Most users never instantiate Worker directly. It is documented here for contributors and users who need fine-grained control.

from soniq.worker import Worker
from soniq.core.registry import JobRegistry
from soniq.settings import SoniqSettings

worker = Worker(
    backend=backend,       # A StorageBackend instance
    registry=registry,     # A JobRegistry with registered jobs
    settings=settings,     # SoniqSettings (optional, uses global defaults)
    hooks=hooks,           # Dict of hook lists (optional)
)

Constructor parameters

Parameter Type Default Description
backend StorageBackend (required) The storage backend (PostgresBackend, SQLiteBackend, or MemoryBackend).
registry JobRegistry (required) Job registry containing all @app.job() registrations.
settings SoniqSettings \| None None Settings instance. Falls back to global settings when None.
hooks dict \| None None Hook dictionary with keys "before_job", "after_job", "on_error", each mapping to a list of callables.

run()

async def run(
    self,
    concurrency: int = 4,
    run_once: bool = False,
    queues: list[str] | None = None,
) -> bool

Returns True if any jobs were processed.

run_once()

async def run_once(
    self,
    queues: list[str] | None = None,
    max_jobs: int | None = None,
) -> bool

Process available jobs and return. Pass max_jobs to cap how many jobs are processed in one call.

Graceful shutdown

In continuous mode, the worker installs signal handlers for SIGINT and SIGTERM. On receiving either signal:

  1. The shutdown event is set.
  2. Running job tasks are cancelled.
  3. The worker deregisters itself from the database.
  4. The LISTEN/NOTIFY connection is released.

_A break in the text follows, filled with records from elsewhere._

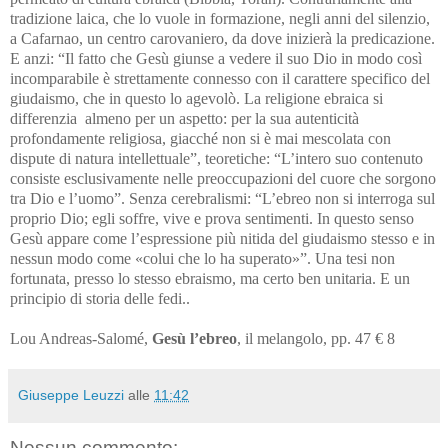
tradizione laica, che lo vuole in formazione, negli anni del silenzio,
a Cafarnao, un centro carovaniero, da dove inizierà la predicazione.
E anzi: “Il fatto che Gesù giunse a vedere il suo Dio in modo così
incomparabile è strettamente connesso con il carattere specifico del
giudaismo, che in questo lo agevolò. La religione ebraica si
differenzia almeno per un aspetto: per la sua autenticità
profondamente religiosa, giacché non si è mai mescolata con
dispute di natura intellettuale”, teoretiche: “L’intero suo contenuto
consiste esclusivamente nelle preoccupazioni del cuore che sorgono
tra Dio e l’uomo”. Senza cerebralismi: “L’ebreo non si interroga sul
proprio Dio; egli soffre, vive e prova sentimenti. In questo senso
Gesù appare come l’espressione più nitida del giudaismo stesso e in
nessun modo come «colui che lo ha superato»”. Una tesi non
fortunata, presso lo stesso ebraismo, ma certo ben unitaria. E un
principio di storia delle fedi..
Lou Andreas-Salomé,
Gesù l’ebreo
, il melangolo, pp. 47 € 8
Giuseppe Leuzzi
alle
11:42
Nessun commento:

A second signal during shutdown forces an immediate exit.

LISTEN/NOTIFY

When the backend supports push notifications (PostgreSQL), the worker subscribes to the soniq_new_job channel. When a job is enqueued, the worker wakes up immediately instead of waiting for the next poll cycle. This keeps latency low without hammering the database with frequent polls.

If LISTEN/NOTIFY setup fails (for example behind PgBouncer in transaction mode), the worker falls back to polling at poll_interval.